• PROBLEM STATEMENT: The required output is the complete data, repeated without alteration.

• RECORDS PROVIDED:

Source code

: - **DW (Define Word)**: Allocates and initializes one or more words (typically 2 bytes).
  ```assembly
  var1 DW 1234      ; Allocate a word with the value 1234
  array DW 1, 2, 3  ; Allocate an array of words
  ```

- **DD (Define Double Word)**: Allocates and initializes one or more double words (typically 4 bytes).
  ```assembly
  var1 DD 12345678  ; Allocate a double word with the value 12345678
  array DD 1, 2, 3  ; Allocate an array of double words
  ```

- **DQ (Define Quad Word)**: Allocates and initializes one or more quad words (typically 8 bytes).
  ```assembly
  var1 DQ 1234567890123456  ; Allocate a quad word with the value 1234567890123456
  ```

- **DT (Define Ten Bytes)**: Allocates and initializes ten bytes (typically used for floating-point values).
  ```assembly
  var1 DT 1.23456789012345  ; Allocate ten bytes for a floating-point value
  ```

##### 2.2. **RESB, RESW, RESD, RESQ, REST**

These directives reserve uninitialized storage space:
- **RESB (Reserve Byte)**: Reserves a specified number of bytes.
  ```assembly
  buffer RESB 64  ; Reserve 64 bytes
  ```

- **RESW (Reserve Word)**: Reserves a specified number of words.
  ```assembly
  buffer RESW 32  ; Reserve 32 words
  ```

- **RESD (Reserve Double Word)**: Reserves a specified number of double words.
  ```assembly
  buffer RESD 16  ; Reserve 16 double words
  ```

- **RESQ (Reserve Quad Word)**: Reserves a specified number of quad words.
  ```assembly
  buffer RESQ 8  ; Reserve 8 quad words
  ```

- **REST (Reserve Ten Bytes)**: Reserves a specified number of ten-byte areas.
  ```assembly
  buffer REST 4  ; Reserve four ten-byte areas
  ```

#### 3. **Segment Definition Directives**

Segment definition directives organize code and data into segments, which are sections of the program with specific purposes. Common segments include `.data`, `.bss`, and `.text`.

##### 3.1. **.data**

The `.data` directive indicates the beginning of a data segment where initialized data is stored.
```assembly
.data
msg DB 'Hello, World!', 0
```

• WORKED SOLUTION:
Source code

: - **DW (Define Word)**: Allocates and initializes one or more words (typically 2 bytes).
  ```assembly
  var1 DW 1234      ; Allocate a word with the value 1234
  array DW 1, 2, 3  ; Allocate an array of words
  ```

- **DD (Define Double Word)**: Allocates and initializes one or more double words (typically 4 bytes).
  ```assembly
  var1 DD 12345678  ; Allocate a double word with the value 12345678
  array DD 1, 2, 3  ; Allocate an array of double words
  ```

- **DQ (Define Quad Word)**: Allocates and initializes one or more quad words (typically 8 bytes).
  ```assembly
  var1 DQ 1234567890123456  ; Allocate a quad word with the value 1234567890123456
  ```

- **DT (Define Ten Bytes)**: Allocates and initializes ten bytes (typically used for floating-point values).
  ```assembly
  var1 DT 1.23456789012345  ; Allocate ten bytes for a floating-point value
  ```

##### 2.2. **RESB, RESW, RESD, RESQ, REST**

These directives reserve uninitialized storage space:
- **RESB (Reserve Byte)**: Reserves a specified number of bytes.
  ```assembly
  buffer RESB 64  ; Reserve 64 bytes
  ```

- **RESW (Reserve Word)**: Reserves a specified number of words.
  ```assembly
  buffer RESW 32  ; Reserve 32 words
  ```

- **RESD (Reserve Double Word)**: Reserves a specified number of double words.
  ```assembly
  buffer RESD 16  ; Reserve 16 double words
  ```

- **RESQ (Reserve Quad Word)**: Reserves a specified number of quad words.
  ```assembly
  buffer RESQ 8  ; Reserve 8 quad words
  ```

- **REST (Reserve Ten Bytes)**: Reserves a specified number of ten-byte areas.
  ```assembly
  buffer REST 4  ; Reserve four ten-byte areas
  ```

#### 3. **Segment Definition Directives**

Segment definition directives organize code and data into segments, which are sections of the program with specific purposes. Common segments include `.data`, `.bss`, and `.text`.

##### 3.1. **.data**

The `.data` directive indicates the beginning of a data segment where initialized data is stored.
```assembly
.data
msg DB 'Hello, World!', 0
```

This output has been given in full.